*** Source information ***

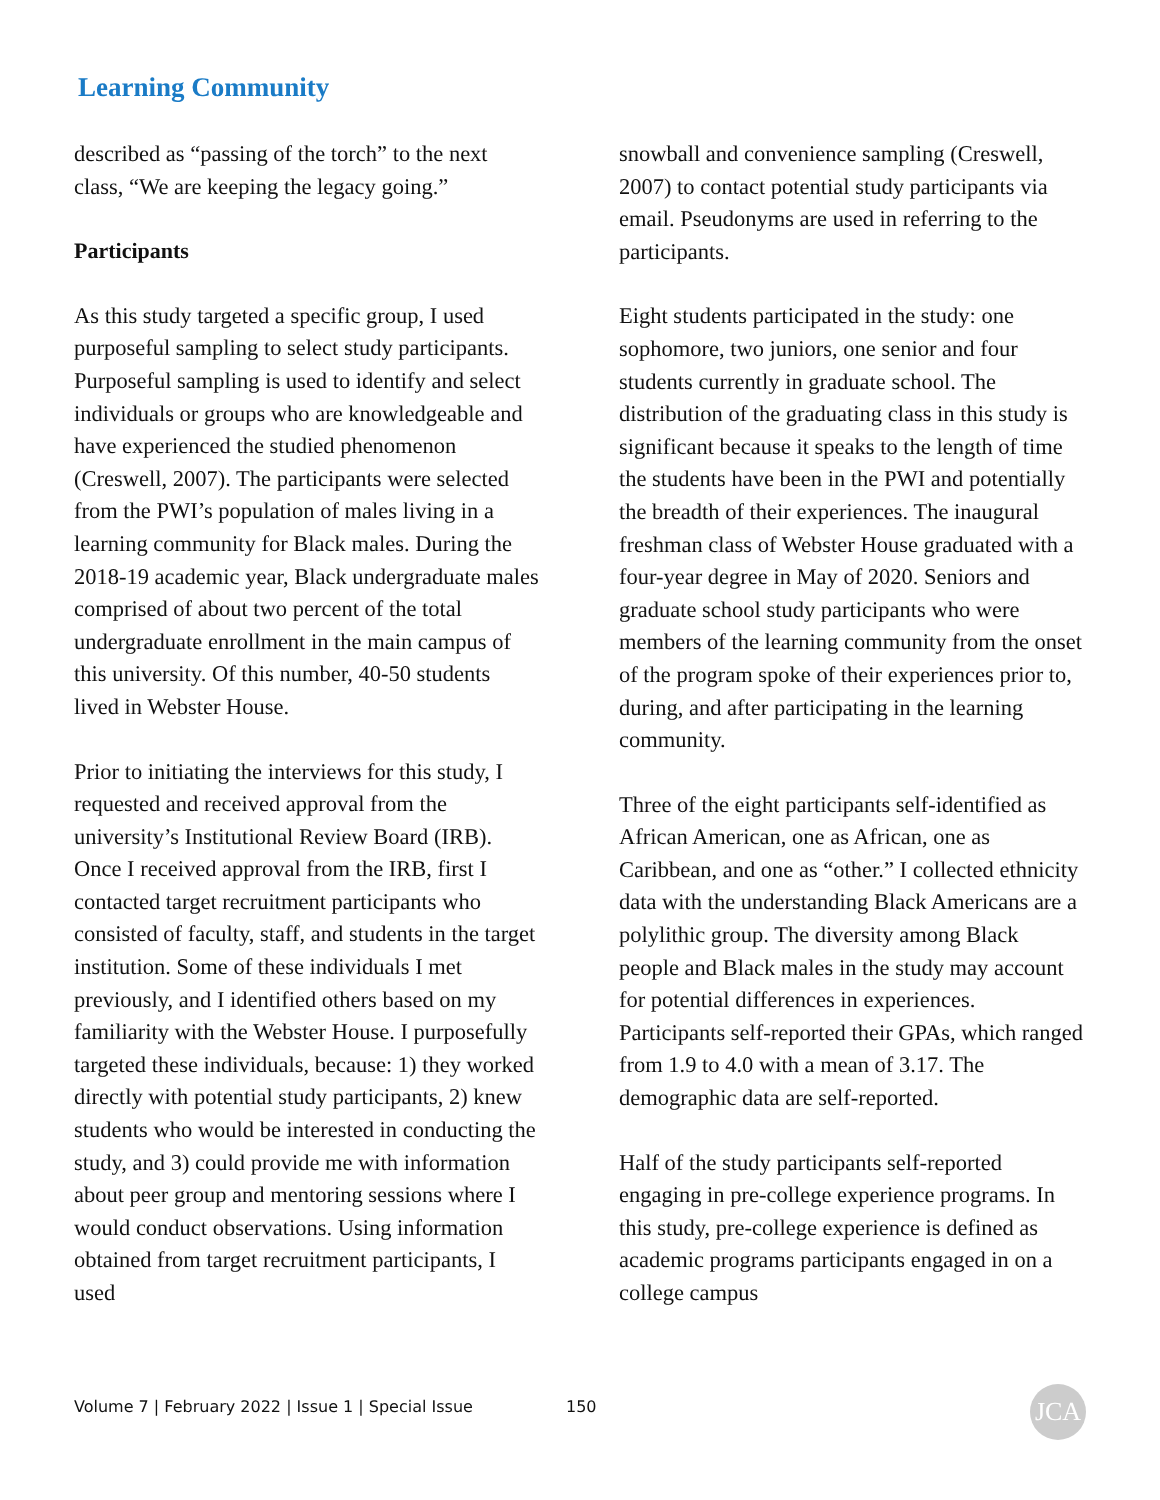Learning Community
described as “passing of the torch” to the next class, “We are keeping the legacy going.”
Participants
As this study targeted a specific group, I used purposeful sampling to select study participants. Purposeful sampling is used to identify and select individuals or groups who are knowledgeable and have experienced the studied phenomenon (Creswell, 2007). The participants were selected from the PWI’s population of males living in a learning community for Black males. During the 2018-19 academic year, Black undergraduate males comprised of about two percent of the total undergraduate enrollment in the main campus of this university. Of this number, 40-50 students lived in Webster House.
Prior to initiating the interviews for this study, I requested and received approval from the university’s Institutional Review Board (IRB). Once I received approval from the IRB, first I contacted target recruitment participants who consisted of faculty, staff, and students in the target institution. Some of these individuals I met previously, and I identified others based on my familiarity with the Webster House. I purposefully targeted these individuals, because: 1) they worked directly with potential study participants, 2) knew students who would be interested in conducting the study, and 3) could provide me with information about peer group and mentoring sessions where I would conduct observations. Using information obtained from target recruitment participants, I used
snowball and convenience sampling (Creswell, 2007) to contact potential study participants via email. Pseudonyms are used in referring to the participants.
Eight students participated in the study: one sophomore, two juniors, one senior and four students currently in graduate school. The distribution of the graduating class in this study is significant because it speaks to the length of time the students have been in the PWI and potentially the breadth of their experiences. The inaugural freshman class of Webster House graduated with a four-year degree in May of 2020. Seniors and graduate school study participants who were members of the learning community from the onset of the program spoke of their experiences prior to, during, and after participating in the learning community.
Three of the eight participants self-identified as African American, one as African, one as Caribbean, and one as “other.” I collected ethnicity data with the understanding Black Americans are a polylithic group. The diversity among Black people and Black males in the study may account for potential differences in experiences. Participants self-reported their GPAs, which ranged from 1.9 to 4.0 with a mean of 3.17. The demographic data are self-reported.
Half of the study participants self-reported engaging in pre-college experience programs. In this study, pre-college experience is defined as academic programs participants engaged in on a college campus
Volume 7 | February 2022 | Issue 1 | Special Issue
150 JCA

*** End of Source information ***

• _Task brief_: What you give back must be exactly the lines from the opening line of the entries through the line holding "snowball and convenience", with no pictures.

• _Output_:
Learning Community
described as “passing of the torch” to the next class, “We are keeping the legacy going.”
Participants
As this study targeted a specific group, I used purposeful sampling to select study participants. Purposeful sampling is used to identify and select individuals or groups who are knowledgeable and have experienced the studied phenomenon (Creswell, 2007). The participants were selected from the PWI’s population of males living in a learning community for Black males. During the 2018-19 academic year, Black undergraduate males comprised of about two percent of the total undergraduate enrollment in the main campus of this university. Of this number, 40-50 students lived in Webster House.
Prior to initiating the interviews for this study, I requested and received approval from the university’s Institutional Review Board (IRB). Once I received approval from the IRB, first I contacted target recruitment participants who consisted of faculty, staff, and students in the target institution. Some of these individuals I met previously, and I identified others based on my familiarity with the Webster House. I purposefully targeted these individuals, because: 1) they worked directly with potential study participants, 2) knew students who would be interested in conducting the study, and 3) could provide me with information about peer group and mentoring sessions where I would conduct observations. Using information obtained from target recruitment participants, I used
snowball and convenience sampling (Creswell, 2007) to contact potential study participants via email. Pseudonyms are used in referring to the participants.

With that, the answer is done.